Movie Monday – The Imitation Game

With an unlimited supply of free time (thank you unemployment) and a seemingly longer list of movies I have yet to see, I’ve decided to start doing a regular feature here on Contagious Queer – Movie Mondays. At least once a month (and hopefully more than that), I’m going to start watching and reviewing movies. I guess the true start of this was with my review of Selma coming out last Monday but hey. Anyway, this time I’ll be discussing The Imitation Game.

The movie is mostly set during World War II and follows the work of Alan Turing and others on breaking the code of the German Enigma machine. There are flashbacks to Turing’s time in school and his time at Bletchley Park is told by Turing to a police officer when he’s arrested in 1951 for “gross indecency” because he was a gay man. He later died in 1954 from cyanide poisoning, which had been ruled a suicide.

If you remove all expectations that the movie will be historically accurate and anything other than completely sensationalized by Hollywood, then the movie is pretty decent. I knew very little about Turing and his work before seeing the movie for the first time and initially found most of the story to be gripping and emotional. The movie is good for the most part but once I started to reflect and read more about Turing, there are some things that didn’t quite sit well with me. And it’s not that Alan Turing’s life was boring in any sort of way but there’s just something about the movie that didn’t seem quite right for me as an audience member. Joe Morgenstern put it well in his review of the movie for the Wall Street Journal by saying that:

“It’s a marvelous story about science and humanity, plus a great performance by Benedict Cumberbatch, plus first-rate filmmaking and cinematography, minus a script that muddles its source material to the point of betraying it. Those strengths make the movie worth seeing, but the writing keeps eating away at the narrative’s clarity—and integrity—until it’s impossible to separate the glib fictions from the remarkable facts.”

If you like historical accuracy, I definitely recommend reading Christian Caryl’s review of the movie for The New York Review (“A Poor Imitation of Alan Turing”). Actually I recommend reading this regardless; Caryl points out the ways in which the movie fails to capture the actual nature of the story and of Turing himself.

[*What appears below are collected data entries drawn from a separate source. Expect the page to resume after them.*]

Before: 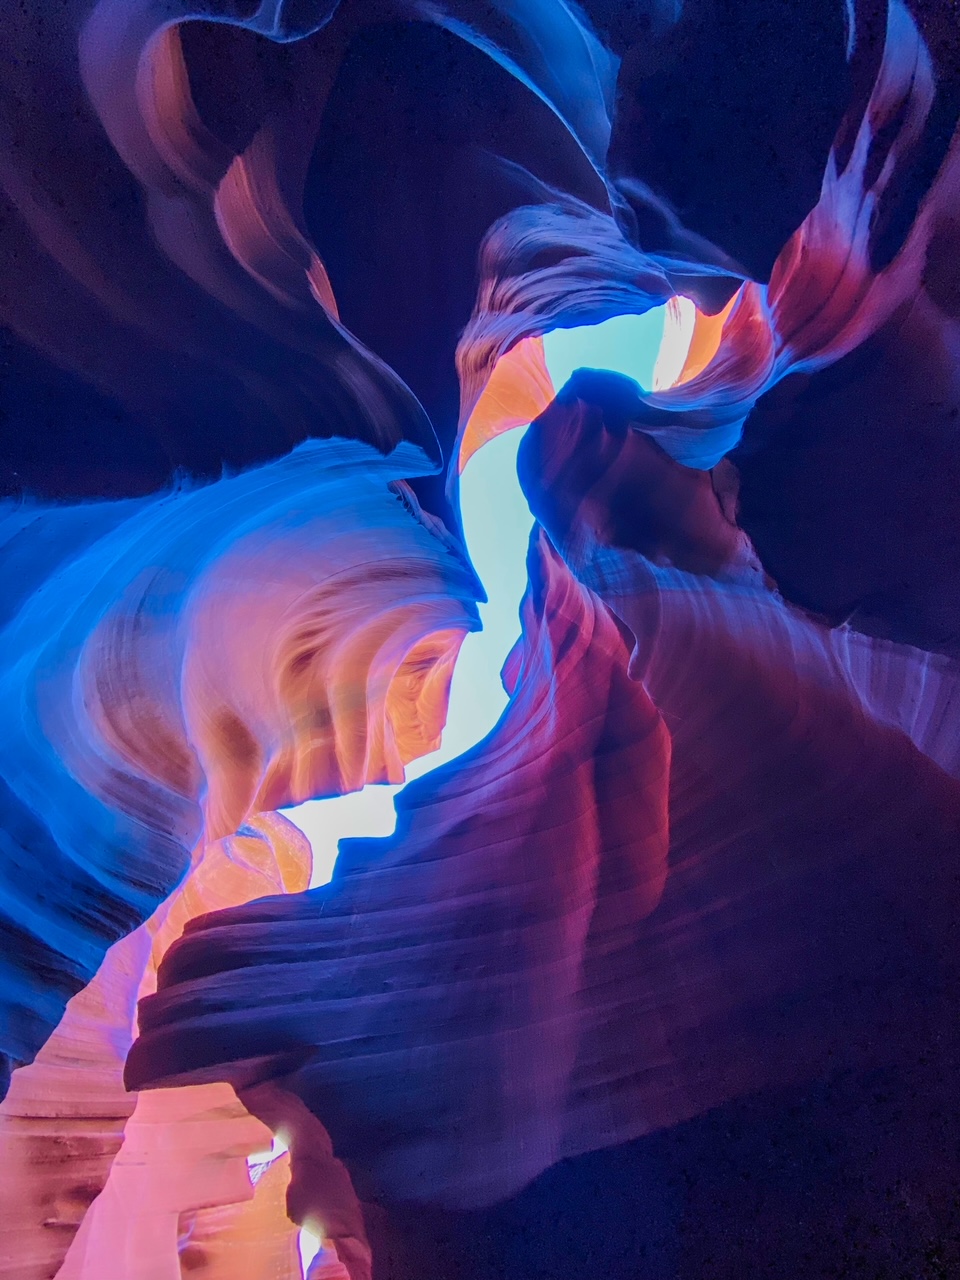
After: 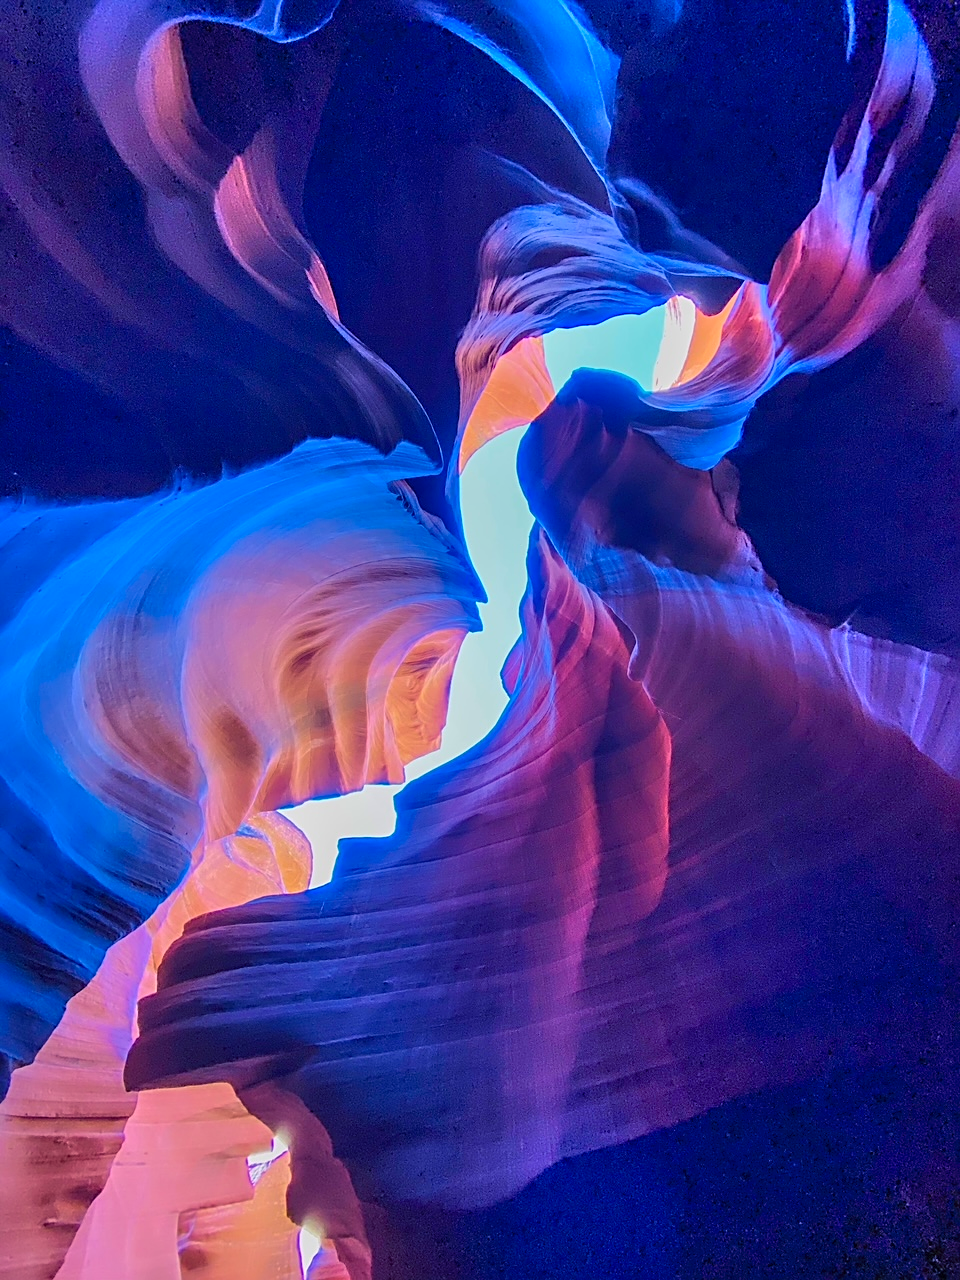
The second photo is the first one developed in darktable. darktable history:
sharpen: on, module defaults
color balance rgb: shadows lift › chroma 5.594%, shadows lift › hue 238.8°, perceptual saturation grading › global saturation 0.031%, global vibrance 20%
shadows and highlights: soften with gaussian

It was reading this review that really made me rethink what I thought of the film, including how the film treated Turing’s relationship with his childhood crush (which seemed exceptionally overdone and exaggerated).

Ultimately, if you’re able to divorce historical accuracy/expectation and realize that the movie is done well enough by Hollywood standards, then I recommend seeing it. (Do be ready for a completely white cast though.) And I did appreciate the fact that the movie highlighted the fact that there were thousands and thousands of gay men who were prosecuted and criminalized for being gay in Britain. But having seeing The Imitation Game twice now, I might passively see it again in the future but I’ll probably just pick up one of his biographies if I want more of Alan Turing in my life.